Saved data entries
[Start of section]

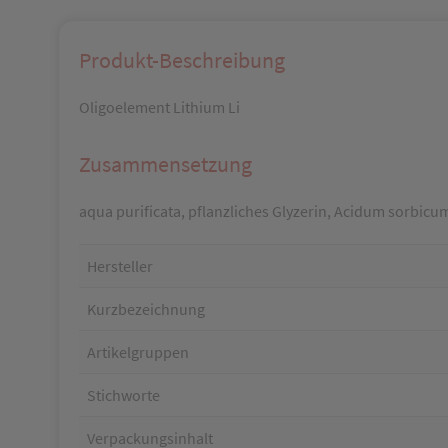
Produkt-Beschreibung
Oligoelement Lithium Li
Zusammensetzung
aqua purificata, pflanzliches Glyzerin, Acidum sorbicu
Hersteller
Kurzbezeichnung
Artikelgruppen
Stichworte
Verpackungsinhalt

[End of section]
[Start of section]

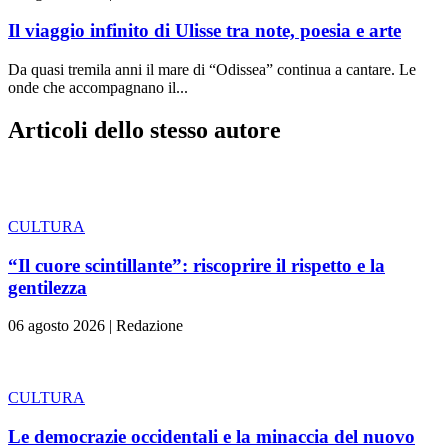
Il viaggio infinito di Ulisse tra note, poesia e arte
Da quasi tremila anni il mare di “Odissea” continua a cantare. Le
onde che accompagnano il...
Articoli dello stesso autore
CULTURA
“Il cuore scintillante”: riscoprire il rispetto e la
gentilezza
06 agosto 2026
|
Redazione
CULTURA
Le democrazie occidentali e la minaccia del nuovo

[End of section]
[Start of section]

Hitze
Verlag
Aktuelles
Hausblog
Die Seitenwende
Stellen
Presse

[End of section]

» Exercise details: Reproduce, character for character, only the lines of the preceding data that start at the line with "Kurzbezeichnung" and end at the line with "Verpackungsinhalt", both included.

» Response to the task:
Kurzbezeichnung
Artikelgruppen
Stichworte
Verpackungsinhalt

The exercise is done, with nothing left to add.